I'd like to think we, as a society, could perhaps have much to gain if we put our phones and other sparkling objects of modernity down a little more and peeked out from our near-constant technological reveries. Imagine what we could accomplish if we read long, even difficult books, rather than scrolling through Facebook memes for hours. Imagine our connections with each other if we conversed face to face rather than via text or Twitter. Imagine the pleasure of receiving a long hand-written letter from an old friend or the simple delight of sitting down and writing one. I can think of so many other small and delicate joys that might accrue to our great benefit if we just slowed down. We could tend to our garden and see how life grows and appreciate that miracle. We could travel by ship, or even train, and see how grand and beautiful this world is. We could attend a play or an opera and appreciate the work and effort that went into a work by Shakespeare or Verdi and drink in the lessons such geniuses from the past have to share with us still. We could learn to waltz or salsa with a dance partner and feel the rhythm of the music coursing through and made manifest by the physical contact with another human being.

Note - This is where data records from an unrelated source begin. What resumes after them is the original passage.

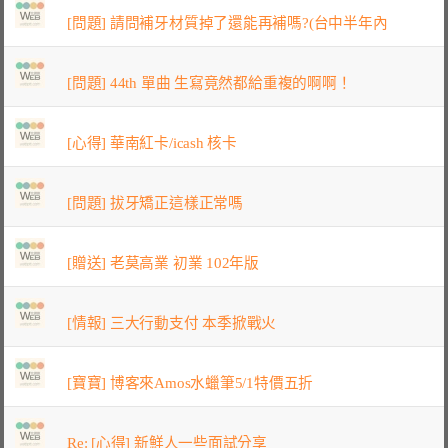
[問題] 請問補牙材質掉了還能再補嗎?(台中半年內
[問題] 44th 單曲 生寫竟然都給重複的啊啊！
[心得] 華南紅卡/icash 核卡
[問題] 拔牙矯正這樣正常嗎
[贈送] 老莫高業 初業 102年版
[情報] 三大行動支付 本季掀戰火
[寶寶] 博客來Amos水蠟筆5/1特價五折
Re: [心得] 新鮮人一些面試分享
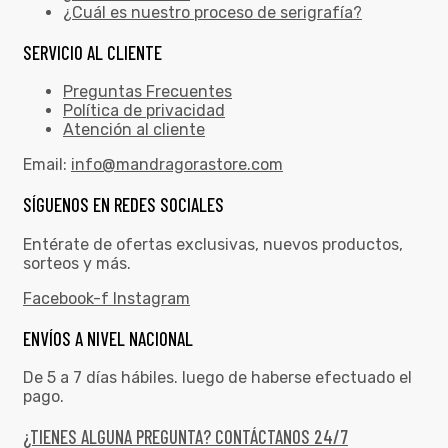
¿Cuál es nuestro proceso de serigrafía?
SERVICIO AL CLIENTE
Preguntas Frecuentes
Política de privacidad
Atención al cliente
Email:
info@mandragorastore.com
SÍGUENOS EN REDES SOCIALES
Entérate de ofertas exclusivas, nuevos productos,
sorteos y más.
Facebook-f
Instagram
ENVÍOS A NIVEL NACIONAL
De 5 a 7 días hábiles. luego de haberse efectuado el
pago.
¿TIENES ALGUNA PREGUNTA? CONTÁCTANOS 24/7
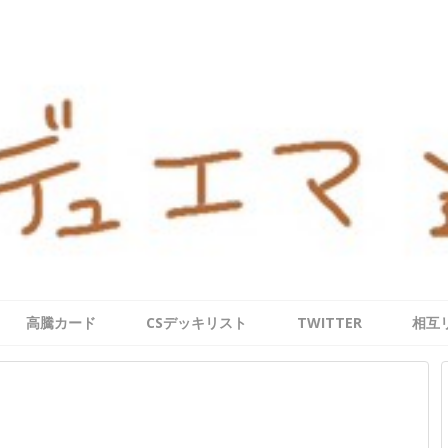
高騰カード
CSデッキリスト
TWITTER
相互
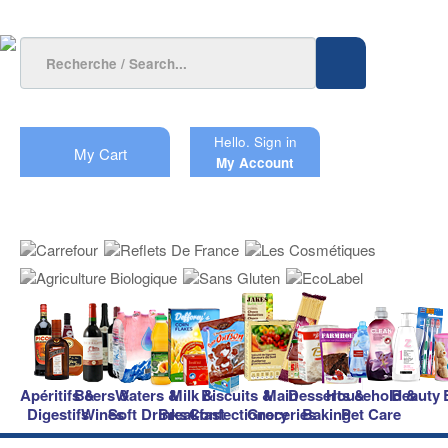
Hello.
Sign in
My Cart
My Account
Apéritifs &
Beers &
Waters &
Milk &
Biscuits &
Main
Desserts &
Household &
Beauty
Digestifs
Wines
Soft Drinks
Breakfast
Confectionery
Groceries
Baking
Pet Care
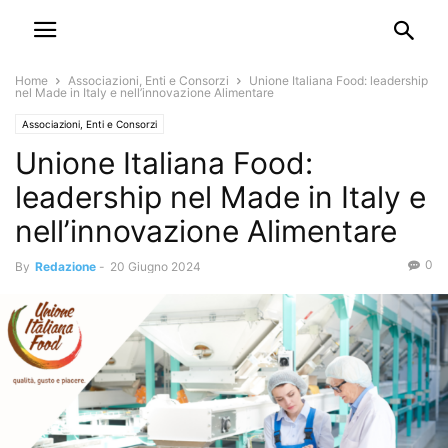
Home
Associazioni, Enti e Consorzi
Unione Italiana Food: leadership
nel Made in Italy e nell’innovazione Alimentare
Associazioni, Enti e Consorzi
Unione Italiana Food:
leadership nel Made in Italy e
nell’innovazione Alimentare
0
By
Redazione
-
20 Giugno 2024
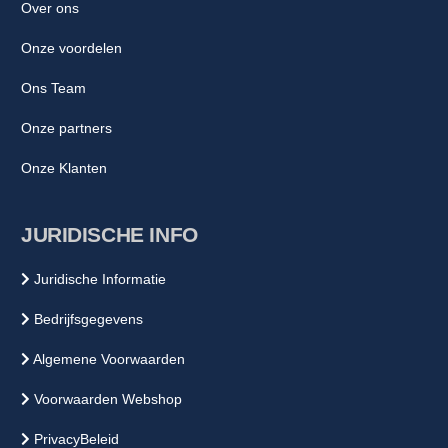
Over ons
Onze voordelen
Ons Team
Onze partners
Onze Klanten
JURIDISCHE INFO
Juridische Informatie
Bedrijfsgegevens
Algemene Voorwaarden
Voorwaarden Webshop
PrivacyBeleid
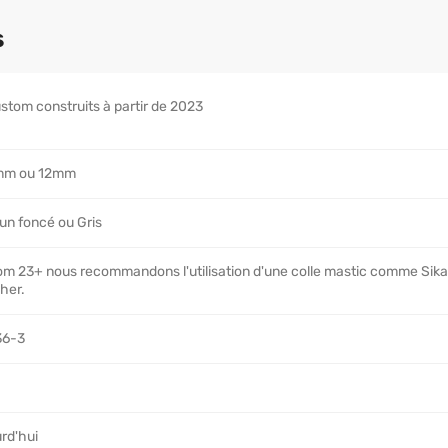
s
stom construits à partir de 2023
9mm ou 12mm
run foncé ou Gris
om 23+ nous recommandons l'utilisation d'une colle mastic comme Sikaf
cher.
36-3
rd'hui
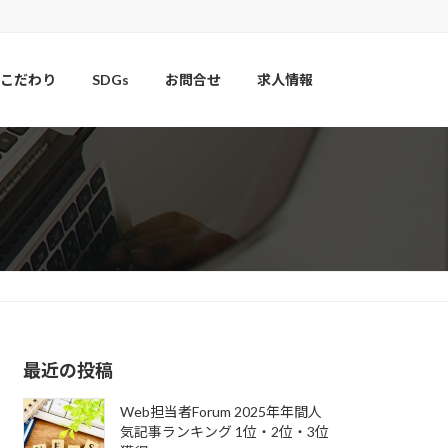
こだわり
SDGs
お問合せ
求人情報
最近の投稿
Web担当者Forum 2025年年間人
気記事ランキング 1位・2位・3位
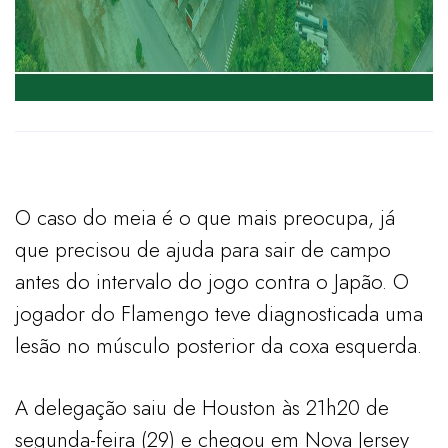
O caso do meia é o que mais preocupa, já
que precisou de ajuda para sair de campo
antes do intervalo do jogo contra o Japão. O
jogador do Flamengo teve diagnosticada uma
lesão no músculo posterior da coxa esquerda.
A delegação saiu de Houston às 21h20 de
segunda-feira (29) e chegou em Nova Jersey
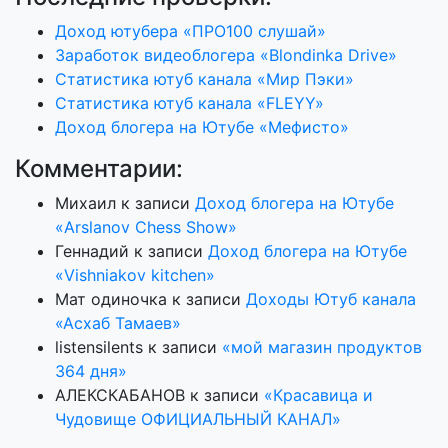
Доход ютубера «ПРО100 слушай»
Заработок видеоблогера «Blondinka Drive»
Статистика ютуб канала «Мир Пэки»
Статистика ютуб канала «FLEYY»
Доход блогера на Ютубе «Мефисто»
Комментарии:
Михаил
к записи
Доход блогера на Ютубе
«Arslanov Chess Show»
Геннадий
к записи
Доход блогера на Ютубе
«Vishniakov kitchen»
Мат одиночка
к записи
Доходы Ютуб канала
«Асхаб Тамаев»
listensilents
к записи
«мой магазин продуктов
364 дня»
АЛЕКСКАБАНОВ
к записи
«Красавица и
Чудовище ОФИЦИАЛЬНЫЙ КАНАЛ»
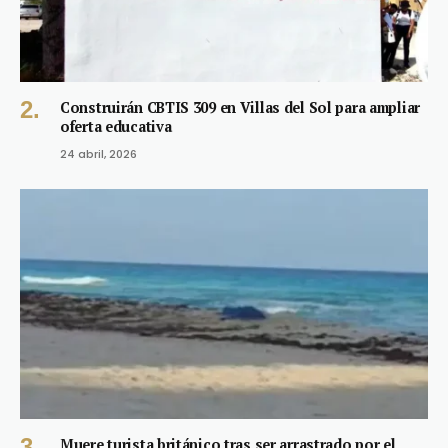
Construirán CBTIS 309 en Villas del Sol para ampliar
oferta educativa
24 abril, 2026
Muere turista británico tras ser arrastrado por el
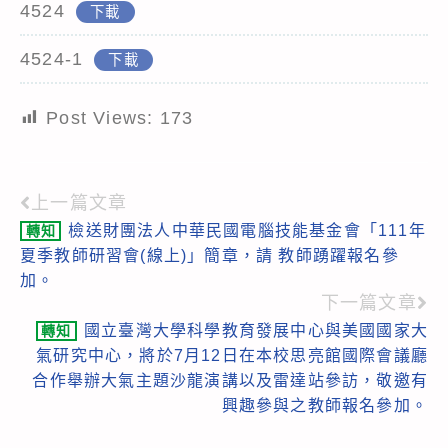
4524
下載
4524-1
下載
Post Views:
173
上一篇文章
Read
檢送財團法人中華民國電腦技能基金會「111年
轉知
more
夏季教師研習會(線上)」簡章，請 教師踴躍報名參
articles
加。
下一篇文章
國立臺灣大學科學教育發展中心與美國國家大
轉知
氣研究中心，將於7月12日在本校思亮館國際會議廳
合作舉辦大氣主題沙龍演講以及雷達站參訪，敬邀有
興趣參與之教師報名參加。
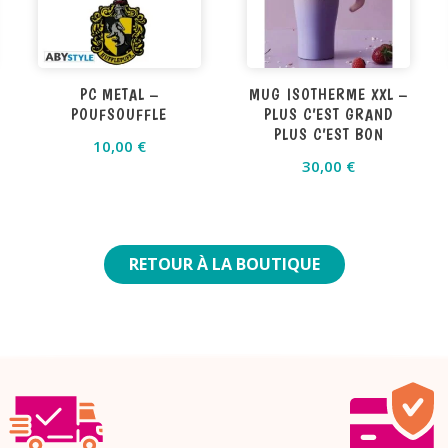
PC METAL –
MUG ISOTHERME XXL –
POUFSOUFFLE
PLUS C’EST GRAND
PLUS C’EST BON
10,00
€
30,00
€
RETOUR À LA BOUTIQUE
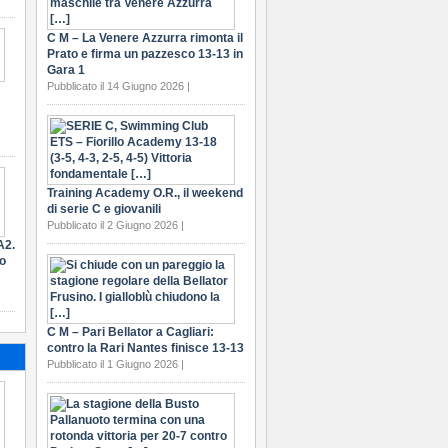
C M – La Venere Azzurra rimonta il
Prato e firma un pazzesco 13-13 in
Gara 1
Pubblicato il 14 Giugno 2026 |
Training Academy O.R., il weekend
di serie C e giovanili
Pubblicato il 2 Giugno 2026 |
A2.
ro
C M – Pari Bellator a Cagliari:
contro la Rari Nantes finisce 13-13
Pubblicato il 1 Giugno 2026 |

In my professional life, I could find out so much more about a patient's motivations for coming to the ER and their hopes and fears about the encounter-and that could help so much with testing and shared-decision making. It would, I believe, improve our patient's health as well as the entire medical encounter as a whole and contribute to vastly enhanced professional satisfaction (and less burnout) for the physician. A few times a month I have the opportunity to work in a very small and rural emergency department in South Georgia and sometimes, late at night, it can be quite slow. A patient will come in and I can spend time with them. I can talk to them for a while and learn about them. I can perform an actual, real physical exam. I can go over a treatment plan with them and we can both take some time to consider it. For brief moments, usually around 4 in the morning, I feel like a physician. There is no way to bill for this. It is hard to monetize a warm handshake or a thoughtful conversation. I took my time and I looked up and I made observations and calculated deliberations about the change in the patient's medical condition that brought them to the ER in the first place. For a moment in time, I am present, and there, in the room with us, I suddenly find more meaning, hiding right there in plain sight in the presence of another. It is always there of course, just waiting for a soul to look up and notice.